Pressestimmen zur Londoner Frieze Art Fair



Nach fünf Tagen schloss die Frieze Art Fair in London am 15. Oktober ihre Pforten. Ob wie im letzten Jahr wieder mehr als 30 Millionen Pfund umgesetzt wurden, muss diesmal ein Geheimnis bleiben, denn vor allem die großen Galerien waren sehr diskret, wenn es um Verkaufszahlen ging. Die Zahl ihrer Besucher konnte die Messe, die zum dritten Mal von der Deutschen Bank gesponsert wurde, jedenfalls erneut eindrucksvoll steigern. Und auch die internationale Presse zeigt sich von der vierten Ausgabe der Frieze begeistert.

Zwischen den Bäumen des Regent's Parks wies eine gewundene Rampe aus Holz den Weg zum Entree in das temporäre Zentrum der Gegenwartskunst. Internationale Sammler, Museumsleute, Stars und nicht zuletzt das allgemeine Kunstpublikum stürmten fünf Tage lang die weißen Zelte der Frieze Art Fair, die sich für Sir Nicholas Serota bereits in ihrem vierten Jahr, "zu einer der besten drei Kunstmessen weltweit entwickelt hat", wie der Tate-Direktor der Times verriet. Mit insgesamt rund 63.000 Besuchern konnte die Frieze die Zahl ihrer Gäste im Vergleich zum letzten Jahr noch einmal um 35 Prozent steigern.

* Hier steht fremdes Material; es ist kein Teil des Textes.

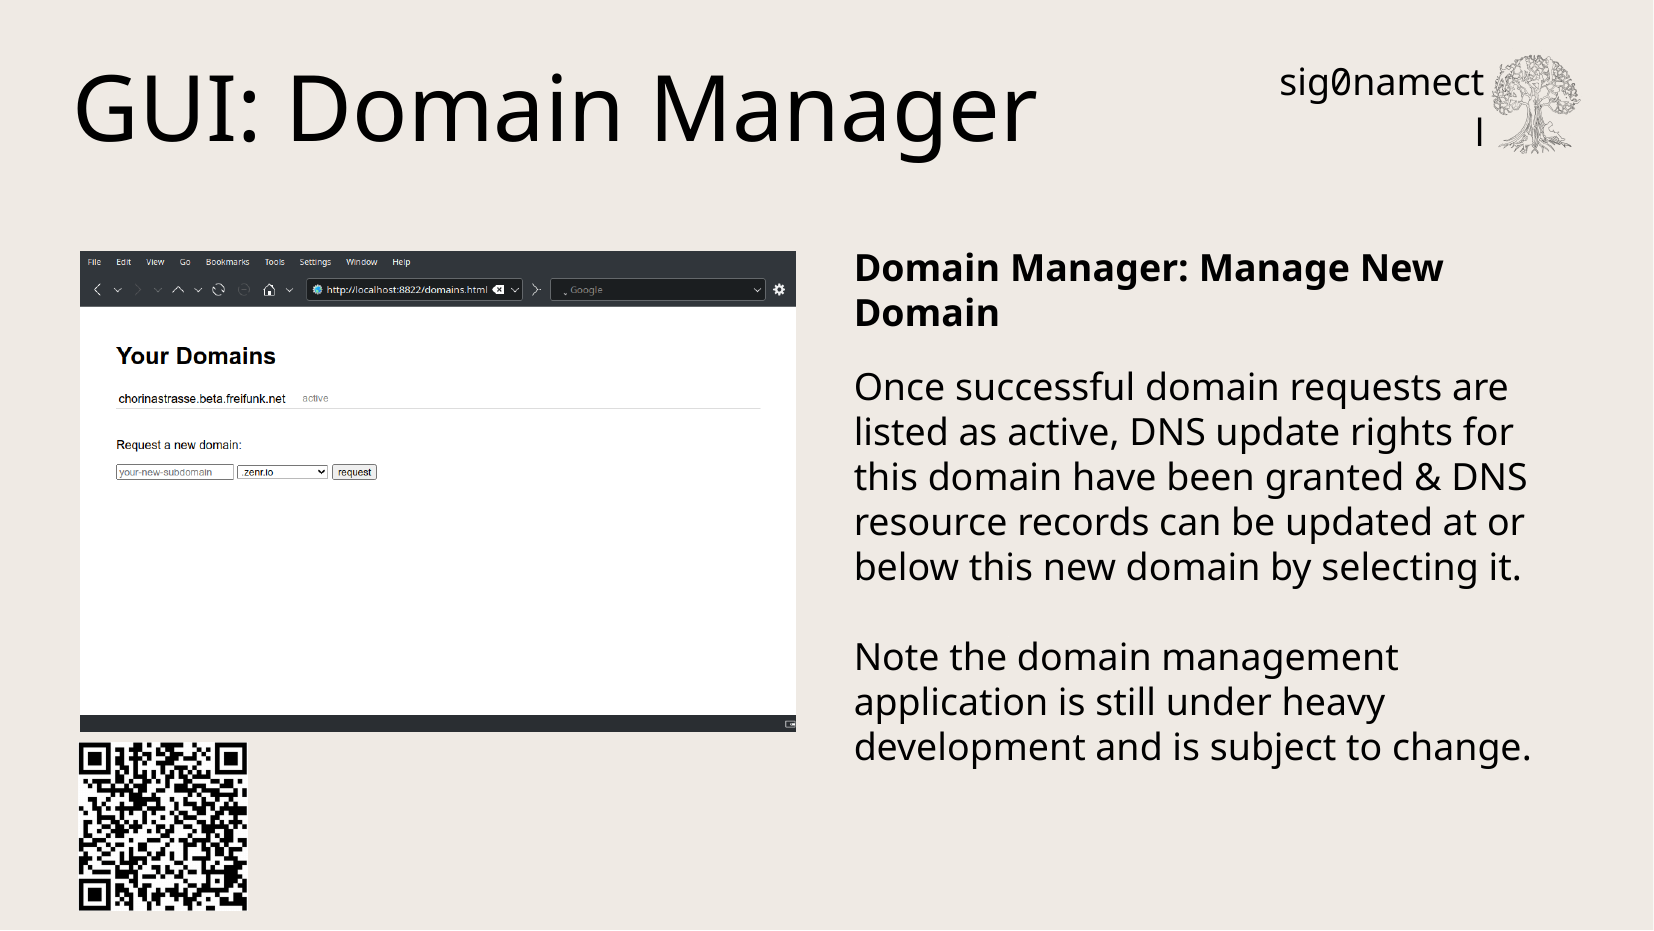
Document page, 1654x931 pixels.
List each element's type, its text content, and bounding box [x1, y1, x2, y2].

list Domain Manager: Manage New Domain Once successful domain requests are listed as active, DNS update rights for this domain have been granted & DNS resource records can be updated at or below this new domain by selecting it. Note the domain management application is still under heavy development and is subject to change. [853, 243, 1564, 806]
picture [1489, 47, 1582, 160]
picture [80, 251, 796, 732]
title sig0namectl [1269, 56, 1485, 156]
title GUI: Domain Manager [72, 46, 1562, 166]
picture [78, 742, 248, 911]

Natürlich waren die Schwergewichte unter den internationalen Galerien wie Gagosian oder Gladstone in London präsent, aber auch junge Galerien wie Herald St. und greengrassi, "die aufstrebende Talente repräsentieren – mit Arbeiten, die so frisch auf dem Markt sind, dass sie für sich selbst stehen müssen, noch ungestützt durch Kritikerurteile oder einen etablierten Marktwert" (Financial Times ). Aus Deutschland waren u. a. Bärbel Grässlin, Contemporary Fine Arts und Johnen + Schöttle angereist – insgesamt zeigten über 150 Galerien mehr als 1.000 Gegenwartskünstler auf der Frieze, die so mit ihrem "kreativen Potential und den absolut neuesten Werken die kulturelle Agenda bestimmt", wie El Pais bemerkt. Diesen "must see art event" (Guardian) wollten sich auch einige Celebrities nicht entgehen lassen. In der VIP-Lounge der Deutschen Bank konnte man Kate Moss samt Töchterchen und Nanny oder Claudia Schiffer treffen, Valentino streifte mit Gwyneth Paltrow durch die Messekojen und Jude Law interessierte sich ganz besonders für eine Installation des jungen Briten Rupert Norfolk. Aber natürlich waren auch wichtige Sammler vor Ort – wie Charles Saatchi, der seine frisch erworbenen jungen Amerikaner zeitgleich zur Messe in der Royal Academy präsentiert, Christie's-Besitzer Francois Pinault oder die Rubells aus Miami. Die Frankfurter Allgemeine Zeitung resümierte: "Niemals zuvor waren so viele finanzkräftige Sammler, so viele hochpreisige Arbeiten auf Großbritanniens wichtigster Messe für Gegenwartskunst zu sehen."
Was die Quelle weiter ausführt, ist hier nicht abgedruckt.